The gap between our scientific clout and real-world impact is well documented, but what the competitiveness data overlooks is the root cause and how to close it.
Innovate UK's prospectus sets out a more direct response, positioning the organisation as a "tech due diligence engine", with life sciences among its six priority sectors. They want more of the UK's most promising science on home soil rather than watching it scale overseas.
An example of this in action is its Velocity programme. Touted as a “concierge approach to growing innovative businesses”, it will give end-to-end account management for high-potential businesses, bringing funding together with expert support, investor connections and access to the Catapult Network.
Pride of place
It’s a welcome move, however, government support alone won’t be enough to close the gap. Part of the answer must also lie in place.
Because innovation doesn't spark in isolation, it also needs proximity to talent, capital, infrastructure and networks.
Embodying this, Cambridge, London and Oxford’s clusters continue to account for the majority of venture capital directed to UK life sciences. The anchor cities to the Golden Triangle all share the right conditions, in the right location.
CBRE's 2026 Life Sciences Outlook shows strong demand for specialist space in these regions remains.
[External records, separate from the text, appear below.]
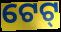
ଟେଟ୍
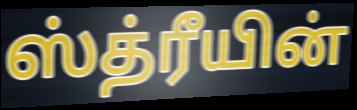
ஸ்த்ரீயின்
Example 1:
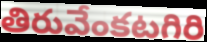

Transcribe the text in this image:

తిరువేంకటగిరి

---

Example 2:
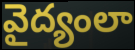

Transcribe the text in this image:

వైద్యంలా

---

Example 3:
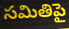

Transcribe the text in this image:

సమితిపై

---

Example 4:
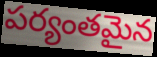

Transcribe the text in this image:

పర్యంతమైన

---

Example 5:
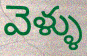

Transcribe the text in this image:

వెళ్ళు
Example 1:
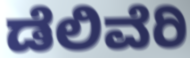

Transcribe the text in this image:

ಡೆಲಿವೆರಿ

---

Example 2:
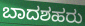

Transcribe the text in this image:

ಬಾದಶಹರು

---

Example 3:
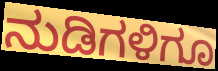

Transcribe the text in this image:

ನುಡಿಗಳಿಗೂ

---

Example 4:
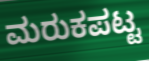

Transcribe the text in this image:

ಮರುಕಪಟ್ಟ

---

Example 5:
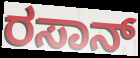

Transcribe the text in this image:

ರಸಾನ್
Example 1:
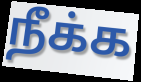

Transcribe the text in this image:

நீக்க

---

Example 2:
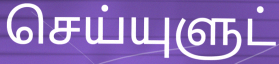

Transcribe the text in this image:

செய்யுளுட்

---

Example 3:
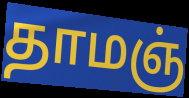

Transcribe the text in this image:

தாமஞ்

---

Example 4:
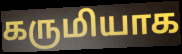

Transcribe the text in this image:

கருமியாக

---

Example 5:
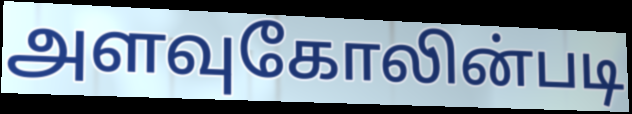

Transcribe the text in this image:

அளவுகோலின்படி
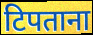
टिपताना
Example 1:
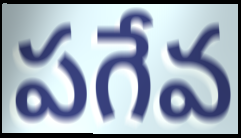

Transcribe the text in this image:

పగేవ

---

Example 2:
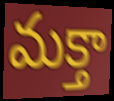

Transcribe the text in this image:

మక్తా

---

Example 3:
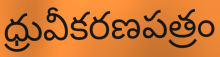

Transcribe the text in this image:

ధ్రువీకరణపత్రం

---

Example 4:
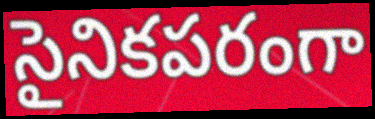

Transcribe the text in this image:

సైనికపరంగా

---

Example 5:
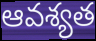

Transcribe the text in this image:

ఆవశ్యత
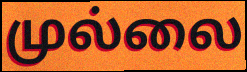
முல்லை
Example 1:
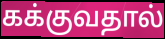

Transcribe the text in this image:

கக்குவதால்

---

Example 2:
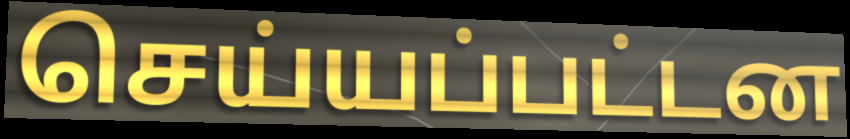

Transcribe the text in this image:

செய்யப்பட்டன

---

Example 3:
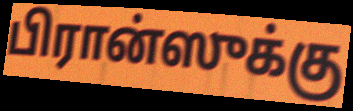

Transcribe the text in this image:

பிரான்ஸுக்கு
However, the 21 million sq ft development pipeline faces real delivery uncertainty from sticky inflation, rising construction costs and the impact from the war in the Middle East.
Building this space is necessary, but once they are delivered, these new developments will also need to give greater heed to the social impact they can deliver, whether through community wellbeing, local economic stimulation or urban regeneration.
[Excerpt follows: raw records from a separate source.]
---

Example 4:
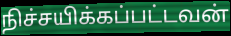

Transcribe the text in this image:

நிச்சயிக்கப்பட்டவன்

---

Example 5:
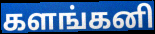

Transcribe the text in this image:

களங்கனி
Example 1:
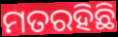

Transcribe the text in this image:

ମତରହିଛି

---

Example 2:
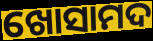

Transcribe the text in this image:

ଖୋସାମଦ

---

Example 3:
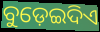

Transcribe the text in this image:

ବୁଡ଼େଇଦିଏ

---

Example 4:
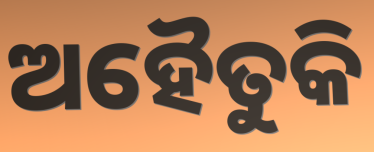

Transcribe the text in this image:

ଅହୈତୁକି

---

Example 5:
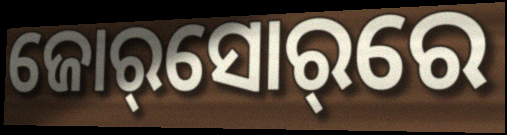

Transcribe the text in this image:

ଜୋର୍‌ସୋର୍‌ରେ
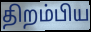
திறம்பிய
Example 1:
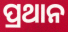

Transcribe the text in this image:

ପ୍ରଥାନ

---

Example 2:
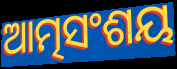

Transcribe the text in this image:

ଆତ୍ମସଂଶୟ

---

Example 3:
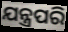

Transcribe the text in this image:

ଯନ୍ତ୍ରପରି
As Pioneer Group's analysis makes clear, when life sciences clusters actively invest in the places they call home, the sector stops feeling like something that happens behind the curtain. It starts to build the kind of local buy-in that sustains long-term growth.
Note: Be sure to watch Pioneer’s video on this in action at Victoria House. It’s superb.
Innovate UK's strategy echoes this inclusive place-shaping approach, with a commitment to work alongside devolved nations, Mayoral Combined Authorities and Local Innovation Partnerships to ensure "the benefits of innovation reach every part of the country."
Closing the gap between scientific leadership and economic impact will require more than policy commitments and planning approvals. What we need is a deliberate approach to building clusters that are inclusive by design, where science, talent, investment and community comes together.
The UK's life science sector remains world class, but it’s not perfect. The hard part is creating the conditions for it to flourish everywhere, not just in the places where we’re already winning.